What the exercise asks:
Copy each line below containing "KiCad".

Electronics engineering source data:
------------------------------------------------------------------------

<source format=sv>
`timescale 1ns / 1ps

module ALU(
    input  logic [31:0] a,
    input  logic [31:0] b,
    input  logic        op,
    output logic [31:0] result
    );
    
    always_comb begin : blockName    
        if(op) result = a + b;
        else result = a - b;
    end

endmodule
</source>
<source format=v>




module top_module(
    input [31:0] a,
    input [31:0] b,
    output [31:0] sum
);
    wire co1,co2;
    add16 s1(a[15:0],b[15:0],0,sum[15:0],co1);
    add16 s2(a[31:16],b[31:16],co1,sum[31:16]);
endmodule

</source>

------------------------------------------------------------------------

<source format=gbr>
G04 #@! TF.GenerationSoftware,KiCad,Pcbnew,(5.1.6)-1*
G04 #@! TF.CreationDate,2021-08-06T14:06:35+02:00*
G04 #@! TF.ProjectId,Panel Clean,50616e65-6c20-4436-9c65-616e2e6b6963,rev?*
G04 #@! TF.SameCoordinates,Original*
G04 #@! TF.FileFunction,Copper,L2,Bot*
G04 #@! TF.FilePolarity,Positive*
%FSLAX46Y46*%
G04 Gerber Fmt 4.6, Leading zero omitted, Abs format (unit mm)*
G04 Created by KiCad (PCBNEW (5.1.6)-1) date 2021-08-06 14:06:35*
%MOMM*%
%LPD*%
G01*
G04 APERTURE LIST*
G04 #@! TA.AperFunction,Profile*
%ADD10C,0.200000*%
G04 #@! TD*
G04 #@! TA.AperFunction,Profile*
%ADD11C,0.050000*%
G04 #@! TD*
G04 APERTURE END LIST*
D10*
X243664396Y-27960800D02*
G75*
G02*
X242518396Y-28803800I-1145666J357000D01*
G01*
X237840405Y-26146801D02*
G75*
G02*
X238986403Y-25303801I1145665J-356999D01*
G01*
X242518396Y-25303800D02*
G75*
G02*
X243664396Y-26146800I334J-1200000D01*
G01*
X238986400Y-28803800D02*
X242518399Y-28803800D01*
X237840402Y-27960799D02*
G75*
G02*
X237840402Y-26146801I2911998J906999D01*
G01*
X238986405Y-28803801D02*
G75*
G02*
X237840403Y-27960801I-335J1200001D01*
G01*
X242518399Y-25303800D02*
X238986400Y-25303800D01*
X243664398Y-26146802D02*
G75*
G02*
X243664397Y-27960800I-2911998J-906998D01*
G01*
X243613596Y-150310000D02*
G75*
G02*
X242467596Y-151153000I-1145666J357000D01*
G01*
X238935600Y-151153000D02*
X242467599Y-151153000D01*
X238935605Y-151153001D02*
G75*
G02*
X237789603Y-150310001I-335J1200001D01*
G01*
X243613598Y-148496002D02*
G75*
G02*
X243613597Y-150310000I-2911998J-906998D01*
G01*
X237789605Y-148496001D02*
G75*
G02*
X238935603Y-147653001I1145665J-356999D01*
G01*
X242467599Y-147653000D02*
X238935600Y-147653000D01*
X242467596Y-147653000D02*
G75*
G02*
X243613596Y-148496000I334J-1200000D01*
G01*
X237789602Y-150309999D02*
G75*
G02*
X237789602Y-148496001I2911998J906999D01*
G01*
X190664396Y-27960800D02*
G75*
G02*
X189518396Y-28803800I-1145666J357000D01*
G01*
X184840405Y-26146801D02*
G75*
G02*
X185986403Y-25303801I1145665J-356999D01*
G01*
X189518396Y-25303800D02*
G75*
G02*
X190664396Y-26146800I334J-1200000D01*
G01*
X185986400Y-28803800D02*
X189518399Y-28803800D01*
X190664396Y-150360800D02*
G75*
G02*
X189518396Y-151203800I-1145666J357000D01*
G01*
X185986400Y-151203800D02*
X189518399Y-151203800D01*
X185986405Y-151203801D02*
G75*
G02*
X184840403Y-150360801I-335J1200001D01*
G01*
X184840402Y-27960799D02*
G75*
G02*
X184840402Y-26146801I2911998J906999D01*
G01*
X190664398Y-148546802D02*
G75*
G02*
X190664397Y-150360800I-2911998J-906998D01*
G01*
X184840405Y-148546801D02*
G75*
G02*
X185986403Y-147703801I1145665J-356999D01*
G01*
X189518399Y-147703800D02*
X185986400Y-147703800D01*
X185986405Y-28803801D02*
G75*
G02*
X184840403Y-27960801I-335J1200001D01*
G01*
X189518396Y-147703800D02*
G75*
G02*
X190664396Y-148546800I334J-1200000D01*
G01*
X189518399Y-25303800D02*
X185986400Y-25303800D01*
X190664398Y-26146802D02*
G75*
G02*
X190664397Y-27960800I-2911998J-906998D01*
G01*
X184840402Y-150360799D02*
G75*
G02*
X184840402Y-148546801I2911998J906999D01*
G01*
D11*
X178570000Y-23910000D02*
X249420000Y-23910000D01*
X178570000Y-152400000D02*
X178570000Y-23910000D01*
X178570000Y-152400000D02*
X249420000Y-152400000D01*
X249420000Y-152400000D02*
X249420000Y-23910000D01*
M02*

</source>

------------------------------------------------------------------------

Exercise answer:
G04 #@! TF.GenerationSoftware,KiCad,Pcbnew,(5.1.6)-1*
G04 Created by KiCad (PCBNEW (5.1.6)-1) date 2021-08-06 14:06:35*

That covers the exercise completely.